=== Begin Enclosure ===

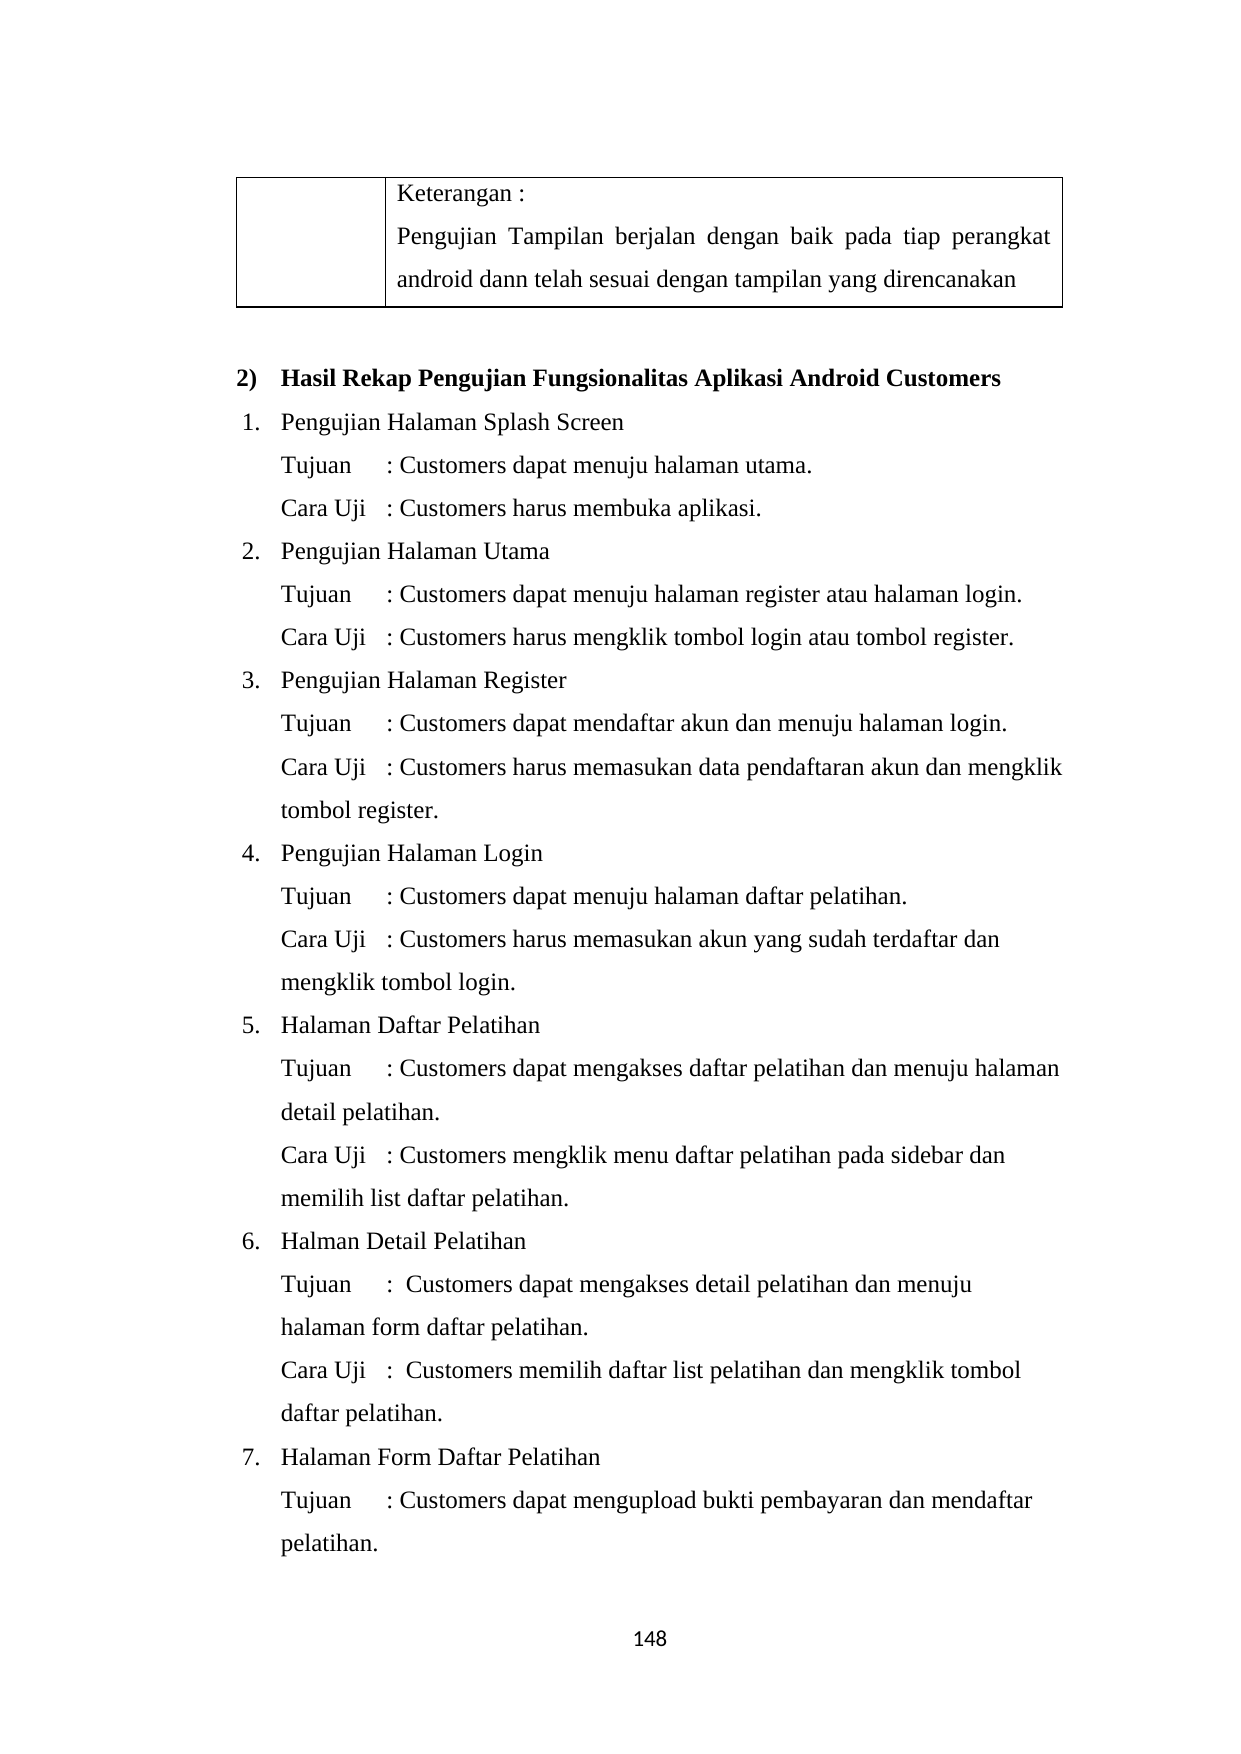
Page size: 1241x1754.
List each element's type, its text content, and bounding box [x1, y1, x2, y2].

list Cara Uji : Customers harus membuka aplikasi. [281, 493, 1063, 522]
list Halman Detail Pelatihan [251, 1226, 1063, 1255]
list Halaman Daftar Pelatihan [251, 1010, 1063, 1039]
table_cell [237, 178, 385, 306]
list Pengujian Halaman Utama [251, 536, 1063, 565]
list Halaman Form Daftar Pelatihan [251, 1442, 1063, 1470]
list Tujuan : Customers dapat mengakses detail pelatihan dan menuju halaman form daftar pelatihan. [281, 1269, 1063, 1341]
list Cara Uji : Customers mengklik menu daftar pelatihan pada sidebar dan memilih list daftar pelatihan. [281, 1140, 1063, 1212]
list Tujuan : Customers dapat menuju halaman daftar pelatihan. [281, 881, 1063, 910]
list Pengujian Halaman Splash Screen [251, 407, 1063, 435]
list Pengujian Halaman Login [251, 838, 1063, 867]
list Cara Uji : Customers harus memasukan data pendaftaran akun dan mengklik tombol register. [281, 752, 1063, 823]
list Cara Uji : Customers harus memasukan akun yang sudah terdaftar dan mengklik tombol login. [281, 924, 1063, 996]
list Pengujian Halaman Register [251, 665, 1063, 694]
list Cara Uji : Customers memilih daftar list pelatihan dan mengklik tombol daftar pelatihan. [281, 1355, 1063, 1427]
list Tujuan : Customers dapat menuju halaman register atau halaman login. [281, 579, 1063, 608]
list Tujuan : Customers dapat mengakses daftar pelatihan dan menuju halaman detail pelatihan. [281, 1053, 1063, 1125]
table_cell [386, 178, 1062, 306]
list Tujuan : Customers dapat mendaftar akun dan menuju halaman login. [281, 708, 1063, 737]
list Tujuan : Customers dapat menuju halaman utama. [281, 450, 1063, 478]
list Tujuan : Customers dapat mengupload bukti pembayaran dan mendaftar pelatihan. [281, 1485, 1063, 1557]
list Hasil Rekap Pengujian Fungsionalitas Aplikasi Android Customers [236, 363, 1063, 392]
list Cara Uji : Customers harus mengklik tombol login atau tombol register. [281, 622, 1063, 651]
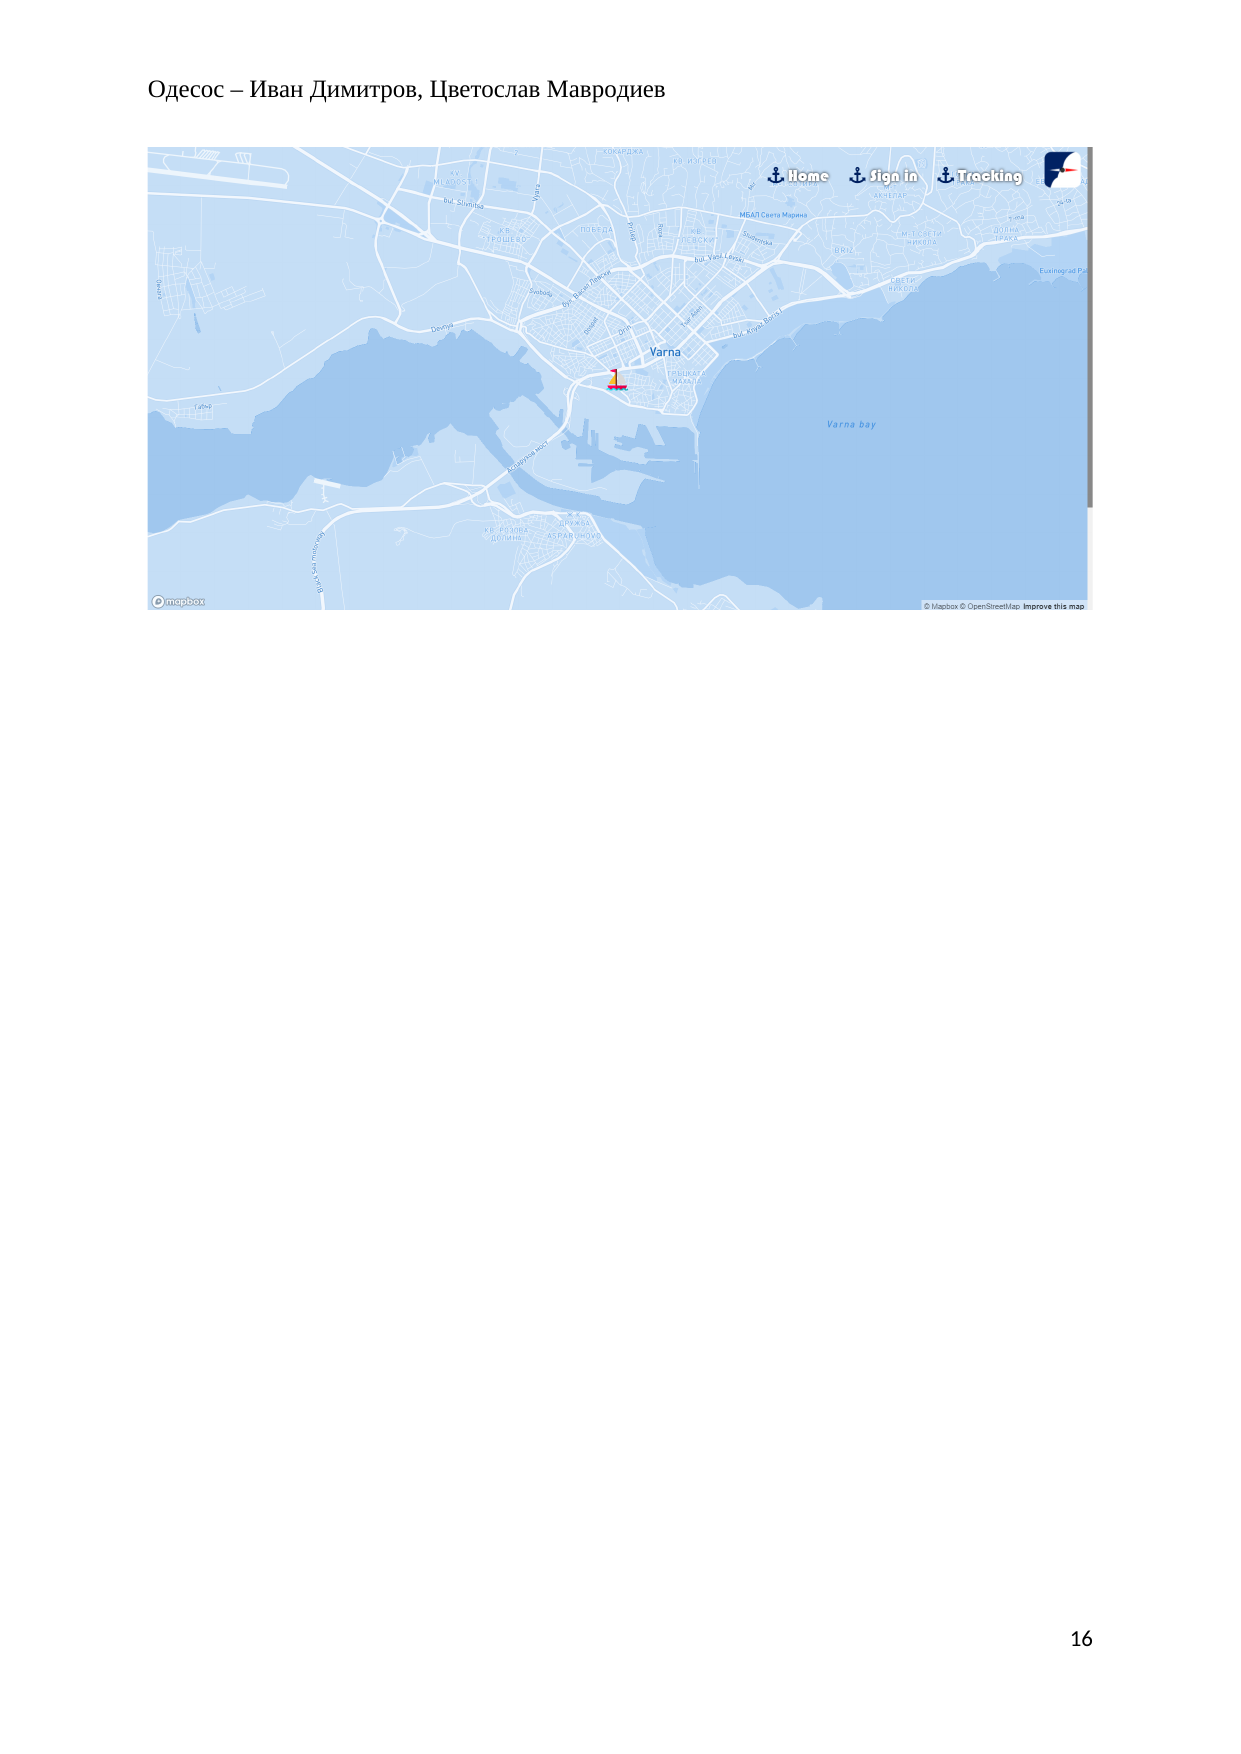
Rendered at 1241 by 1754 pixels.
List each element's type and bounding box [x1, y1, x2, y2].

picture [147, 147, 1093, 610]
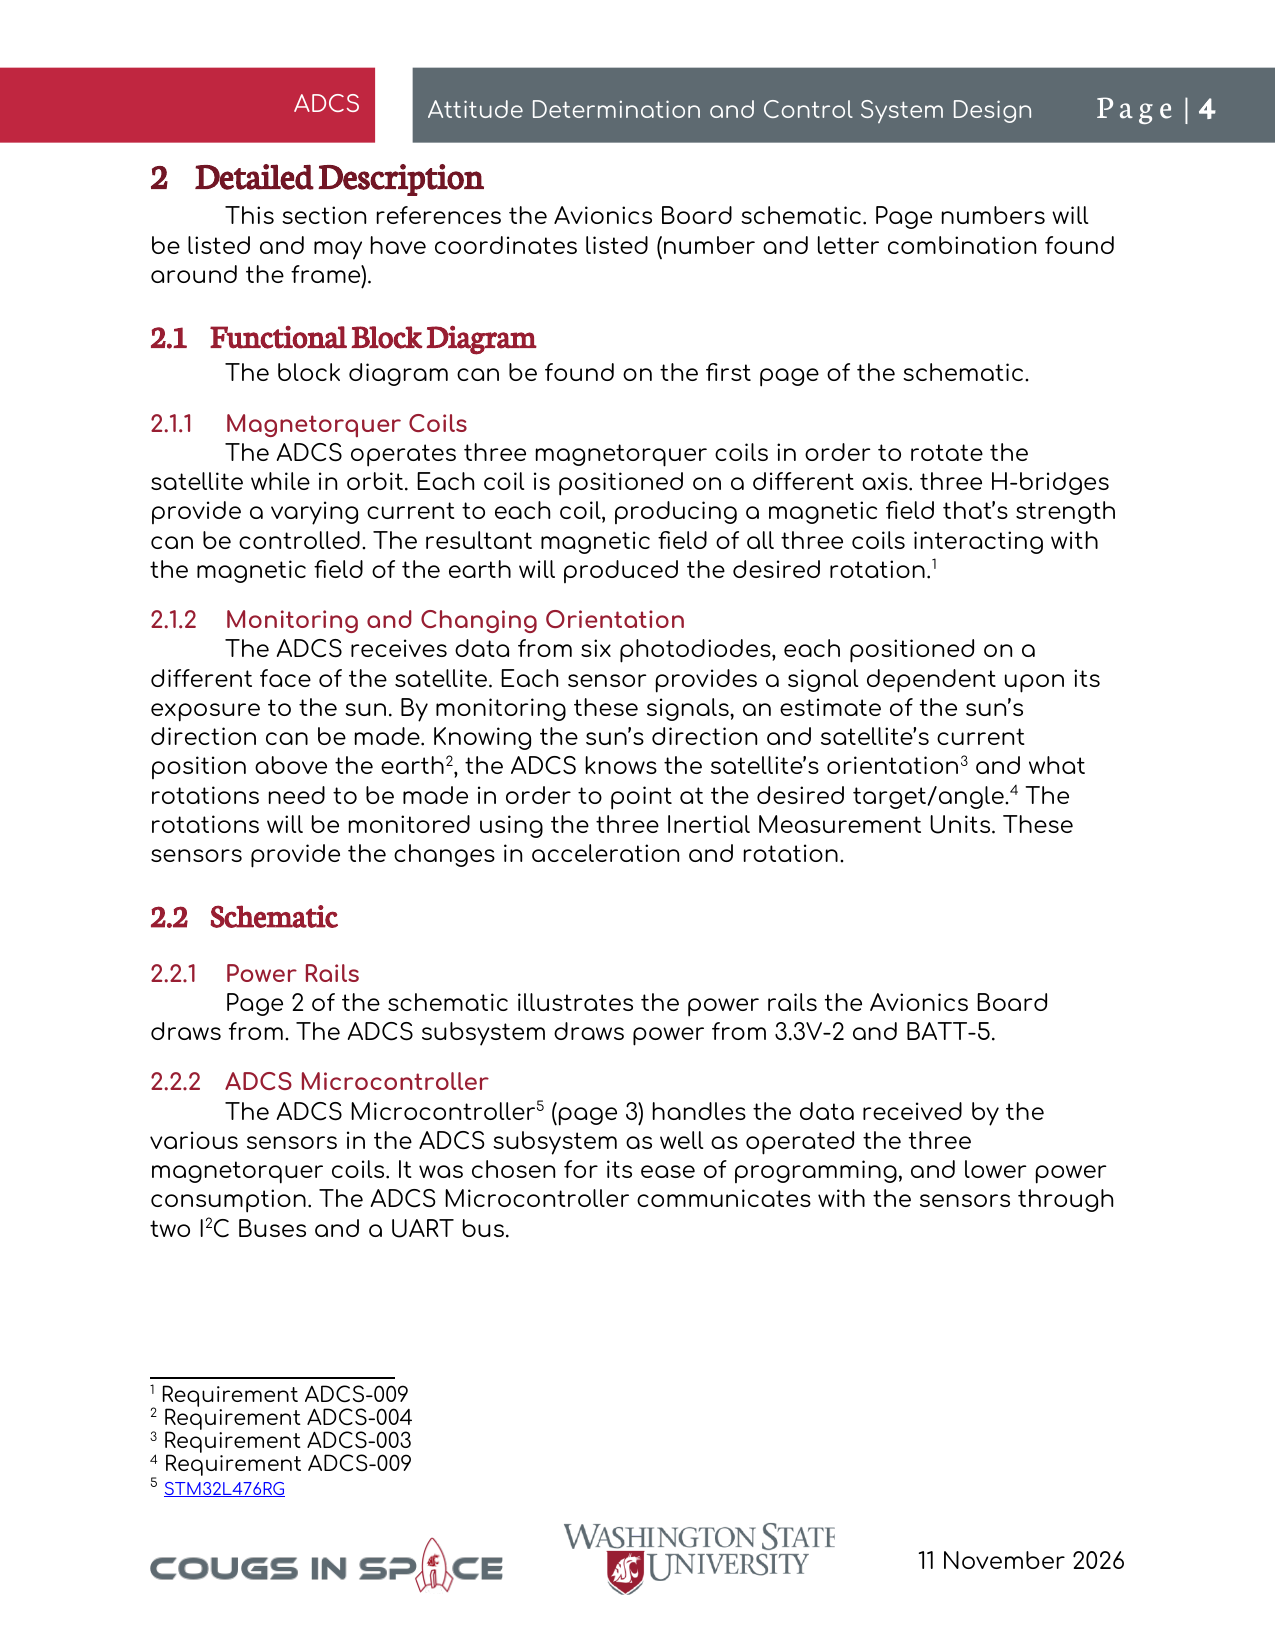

=== End Enclosure ===

| Task goal |
Please print the line that contains "table_cell [386, 178, 1062, 306]" along with every later line of the material, exactly, through the last one. Leave pictures out of the copy.

| Exercise answer |
table_cell [386, 178, 1062, 306]
list Tujuan : Customers dapat mendaftar akun dan menuju halaman login. [281, 708, 1063, 737]
list Tujuan : Customers dapat menuju halaman utama. [281, 450, 1063, 478]
list Tujuan : Customers dapat mengupload bukti pembayaran dan mendaftar pelatihan. [281, 1485, 1063, 1557]
list Hasil Rekap Pengujian Fungsionalitas Aplikasi Android Customers [236, 363, 1063, 392]
list Cara Uji : Customers harus mengklik tombol login atau tombol register. [281, 622, 1063, 651]
Rendered at 1241 by 1754 pixels.
List each element's type and bounding box [x1, y1, x2, y2].

picture [147, 147, 1093, 610]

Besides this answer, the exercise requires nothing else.